Written by Mary Watson, Caine Prize Judge 2016. To find out more about the 2016 judges click here

Judges Series: Finding Something New in the Caine Prize 2016 Shortlist

It’s almost ten years since I last served as a Caine Prize judge. So much has happened. Countless compelling stories, careers taking off, millions of twists and turns on the cultural stage! As an apprentice judge, I experienced much doubt and felt a little overwhelmed. The endless divisions and factions we encounter – African, Nigerian, Ghanaian, Kenyan, black and white, straight, gay, trans. Who was I to critique others? How could I assess the multiple possibilities and varieties that manifested themselves among the entries?

 

But this time, I was happier, more sure-footed. I welcomed the storytellers who insinuated themselves into the few spare hours of my reading day, the ones who seemingly refused to be put aside. They were making up Africa, I felt, showing what the continent is or could be. I liked hanging out with them.

With those storytellers in the house, I had a feeling of moving around the African continent and beyond, sometimes hearing familiar voices – someone who sounded like my Auntie - or encountering well-known concerns – health problems, fear of mortality and loss - but occasionally feeling here is something genuinely new. Places, characters and emerging styles that bore no resemblance to the stories I’d heard before. I read and re-read. Made lists and made notes, and waited for my fellow judges to tell me who had moved in with them.

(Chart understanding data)
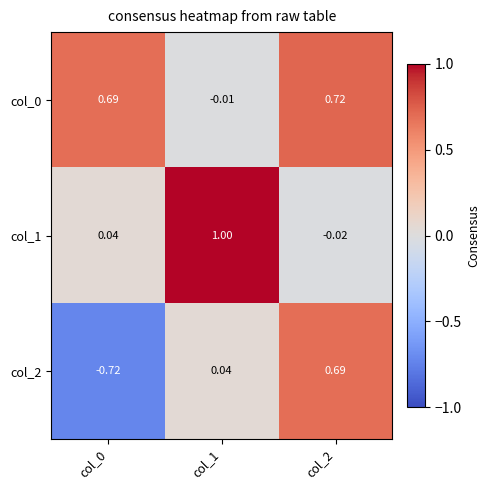

Is the value of col_1 at col_2 greater than the value of col_2 at col_1?

No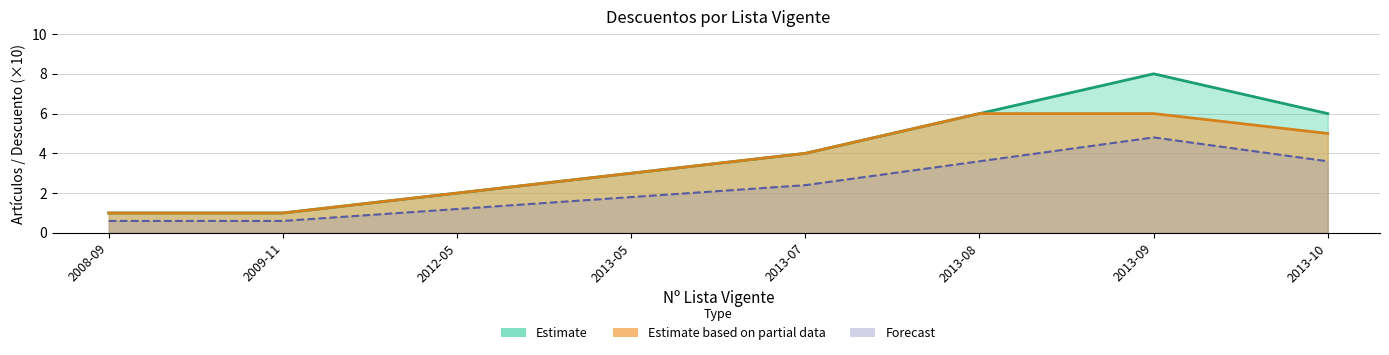

The value of Discount 0 at 2013-07 is 0.2. True or false?

False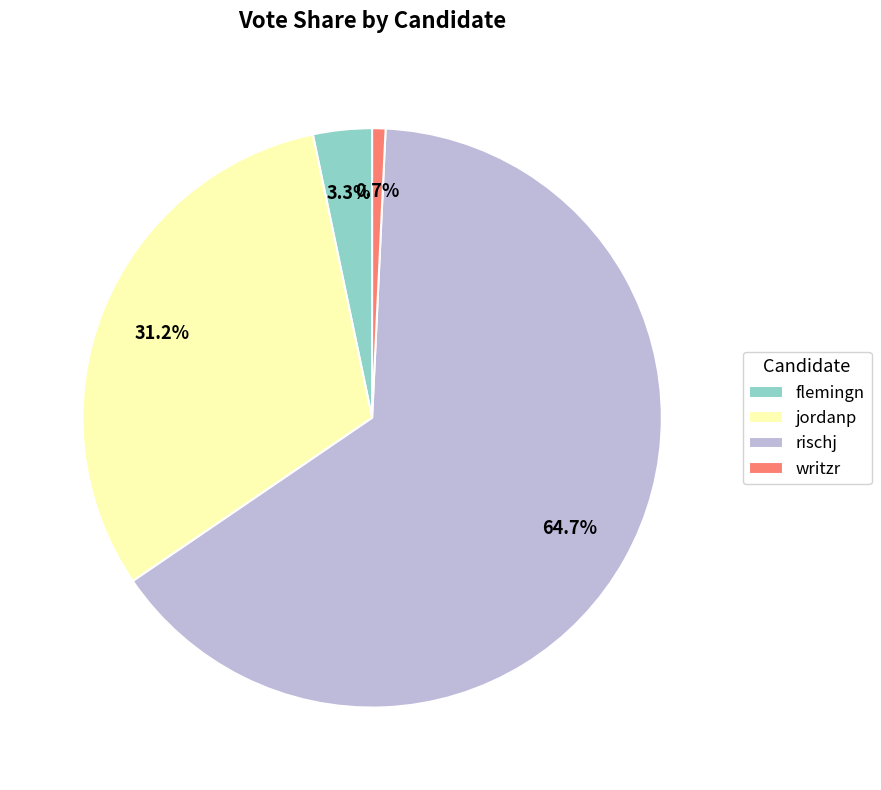

How many segments does this pie chart have?

4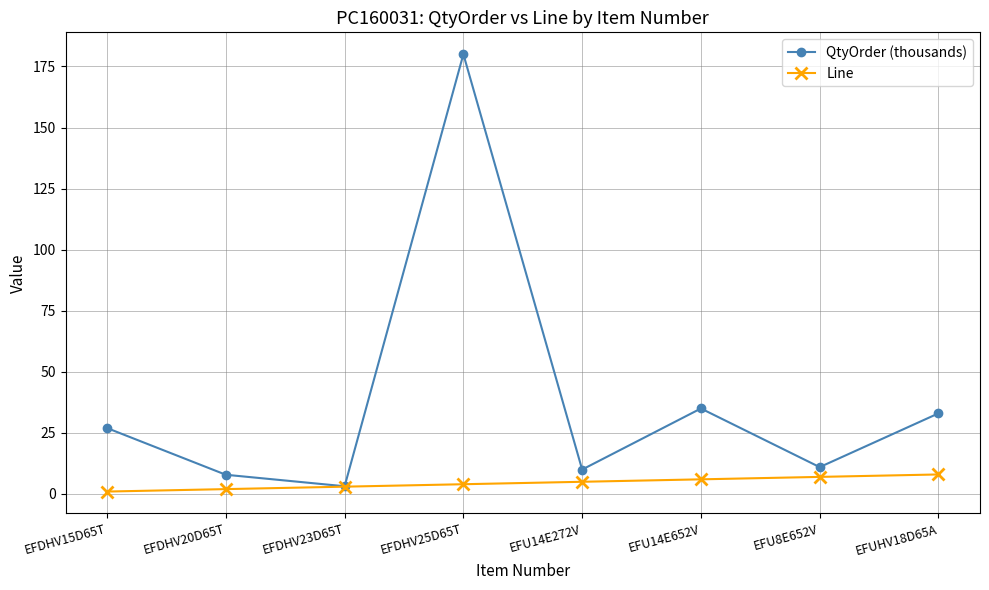

Which label corresponds to the largest value in the chart?

EFDHV25D65T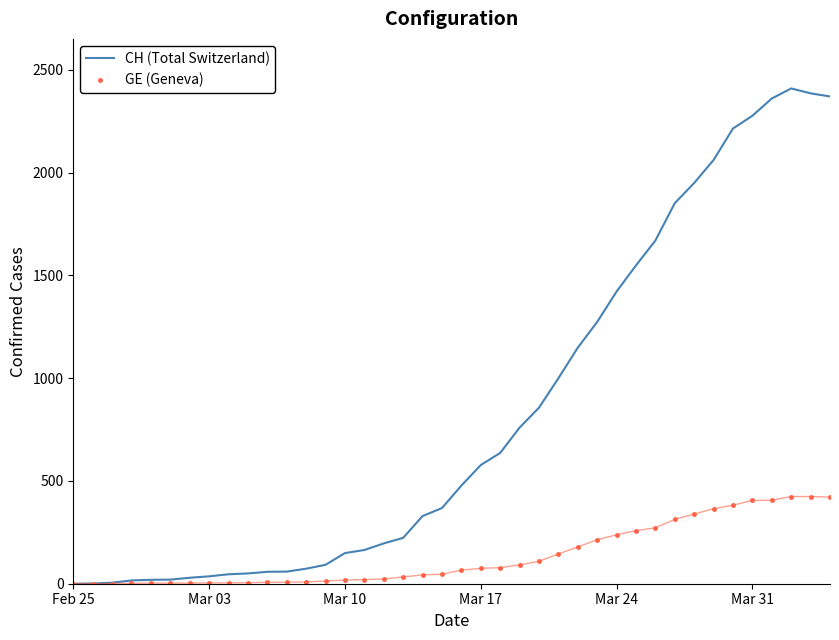

List the series in order of their overall mean, highest first.

CH (Total Switzerland), GE (Geneva)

WHAT YOU NEED TO DO:
A. Reproduce everything in the Caine Prize essay from "Judges Series: Finding" down to "among the entries?".
B. According to the Caine Prize essay, how long has it been since the writer last served as a Caine Prize judge?

RESULTS OF THE EXERCISE:
A.
Judges Series: Finding Something New in the Caine Prize 2016 Shortlist

It’s almost ten years since I last served as a Caine Prize judge. So much has happened. Countless compelling stories, careers taking off, millions of twists and turns on the cultural stage! As an apprentice judge, I experienced much doubt and felt a little overwhelmed. The endless divisions and factions we encounter – African, Nigerian, Ghanaian, Kenyan, black and white, straight, gay, trans. Who was I to critique others? How could I assess the multiple possibilities and varieties that manifested themselves among the entries?

B. Almost ten years.